Or, puisque Dieu doit posséder toute gloire, et que la consécration à notre Dieu doit faire notre bonheur véritable, il faut que le Dieu biblique soit éternel et immuable, infiniment sage et bon, tout-puissant autant que miséricordieux. S’il ne possédait pas toutes les perfections, non seulement Dieu ne serait pas digne de toute gloire, mais encore notre salut et notre béatitude ne seraient jamais possibles, puisqu’ils resteraient toujours menacés de ruine ; par conséquent, notre foi, autant que notre baptême, seraient vains.
De plus, contrairement aux créatures qui reçoivent de Lui leur mesure d’être et de perfection, Dieu ne participe pas simplement à l’être : il est l’Être même (cf. Exode 3,14). Ses perfections ne sont pas diverses choses en Lui, mais sont la substance divine, qu’il est Lui-même : sa Puissance est ainsi ce qu’est sa Bonté, etc. et Lui-même est la Bonté dont Il est bon, la Puissance dont Il est fort et pour tout dire : l’Amour dont il aime. Cette parfaite et ineffable simplicité de l’être divin est nécessaire pour que Dieu soit le principe de tout ce qui est. De cette unité, toutes les créatures reçoivent leur mesure, comme par des rayons de lumière jaillissant sans rien retrancher à la perfection de Celui qui les produit.
Tout cela s’oppose enfin à l’erreur des anthropomorphites qui, sous prétexte de quelques versets bibliques (cf. Genèse 3,8; Exode 33,23 ; Psaume 34,16), attribuaient un corps à Dieu. 
Dieu n’est pas un être corporel, non seulement parce qu’il est «esprit » (Jean 4,24) et qu’un esprit n’est pas matériel (cf. Luc 24,39), mais encore parce qu’un corps est, par définition, une mesure (cf. 1Co 15, 40) et une composition de l’être (cf. 1Co 12,12), tandis que l’Être divin est parfaitement simple et infini.
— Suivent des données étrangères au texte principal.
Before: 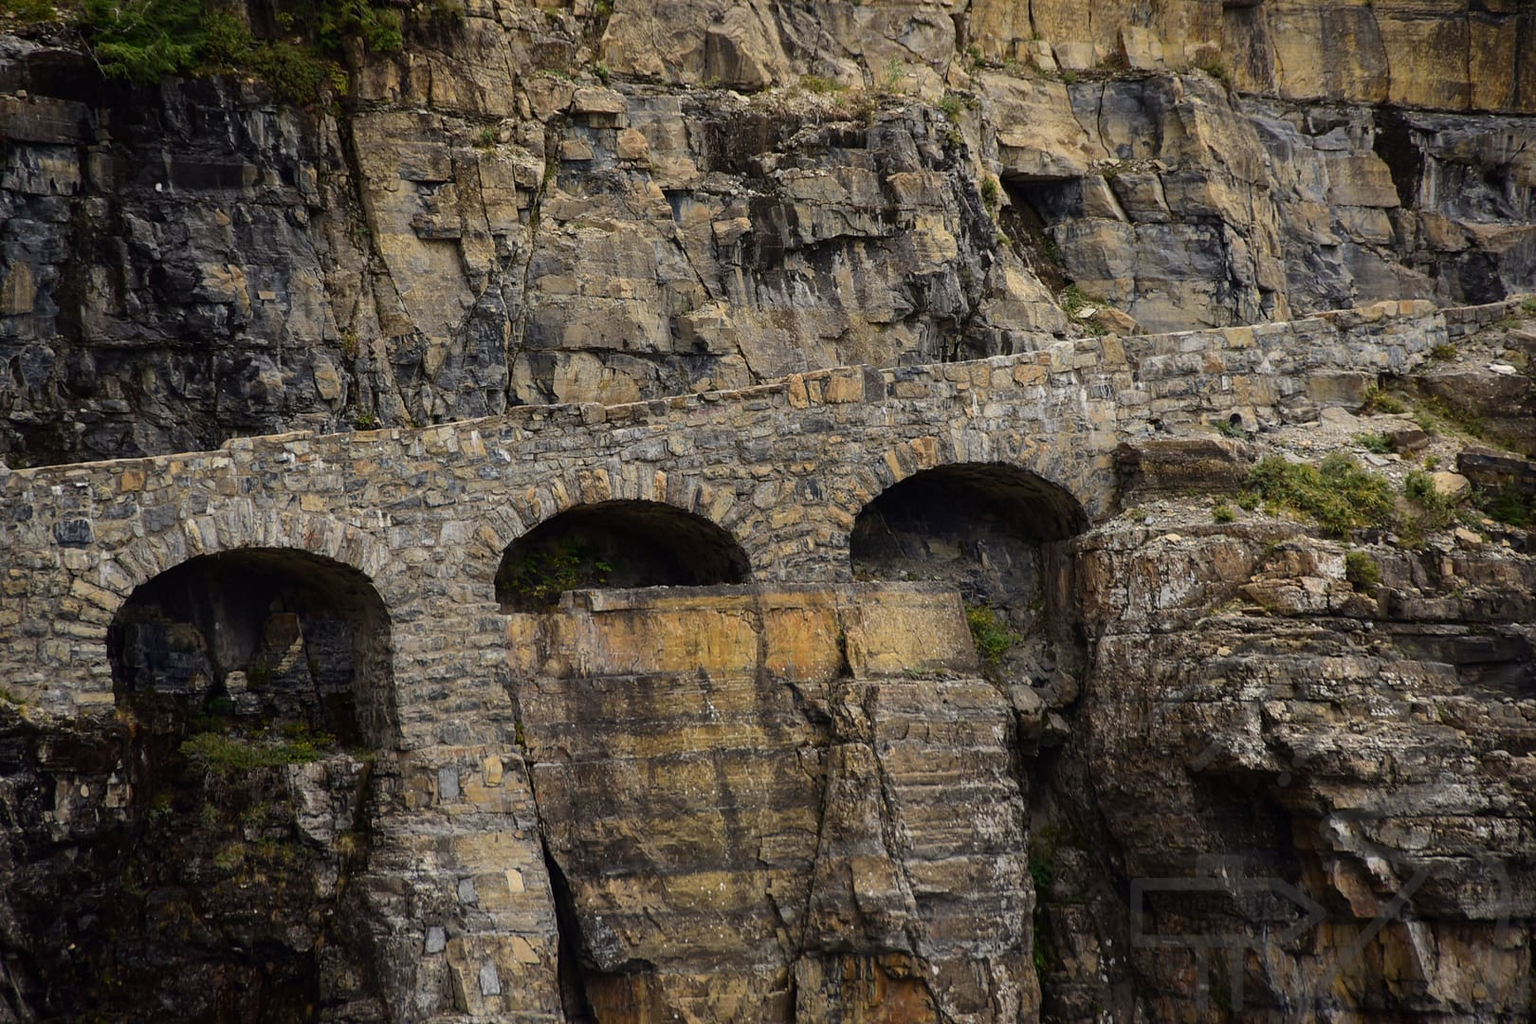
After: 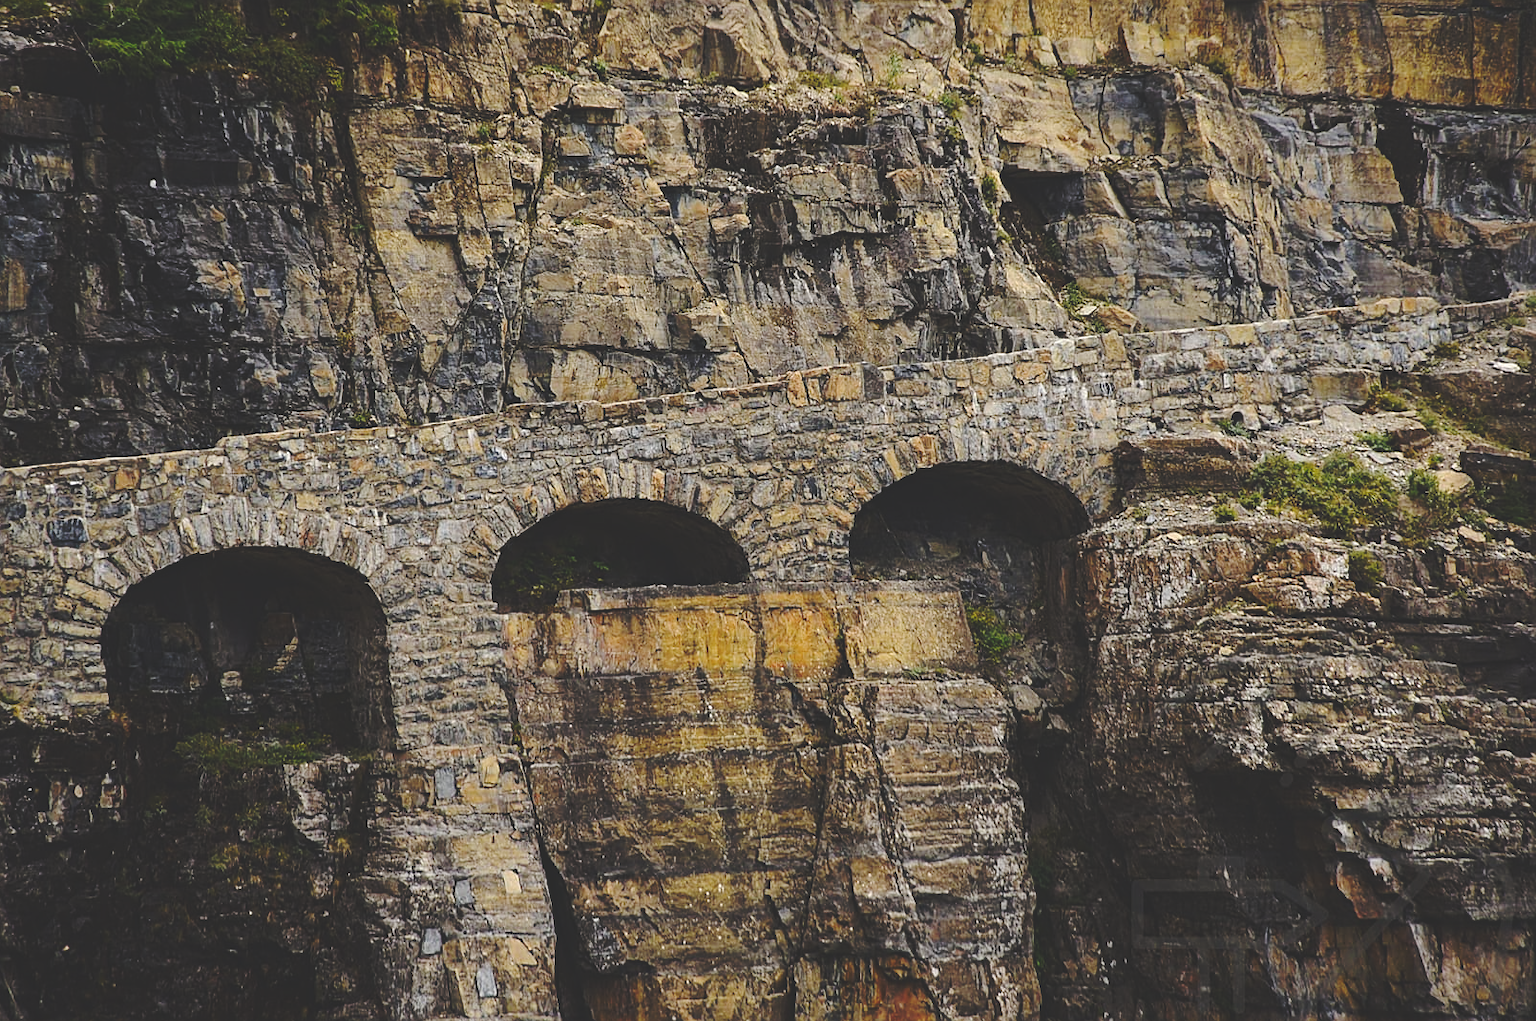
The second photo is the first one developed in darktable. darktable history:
sharpen: on, module defaults
haze removal: compatibility mode true, adaptive false
crop: left 0.434%, top 0.485%, right 0.244%, bottom 0.386%
base curve: curves: ch0 [(0, 0.024) (0.055, 0.065) (0.121, 0.166) (0.236, 0.319) (0.693, 0.726) (1, 1)], preserve colors none
contrast brightness saturation: saturation 0.1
Observation : Bien qu'ils tinssent Zeus pour le dieu souverain (cf. Sophocle, Antigone, II, 2, 2) les Grecs n'en étaient pas moins de parfaits polythéistes. Croire en Dieu, ce n'est donc pas simplement le croire (seul) éternel, créateur, tout-puissant, etc. mais c'est l'invoquer, se confier, le servir et le célébrer Lui seul en raison de cette bonté, de cette toute-puissance, etc. ainsi que le Seigneur le déclare au psalmiste: "Invoque-moi au jour de la détresse: je te delivrerai, et tu me glorifieras" (Psaume 50, 15).
Ceux qui disent n'adorer que Dieu seul parce qu'ils le reconnaissent
intellectuellement comme le seul Être suprême, mais qui adressent aussi bien leur dévotion et leurs prières à des saints n'agissent donc pas conformément à leur baptême, qui les engage à adorer (ad orare = invoquer) et à servir le seul vrai Dieu (cf. Actes 10, 26 ; Apocalypse 22, 8-9).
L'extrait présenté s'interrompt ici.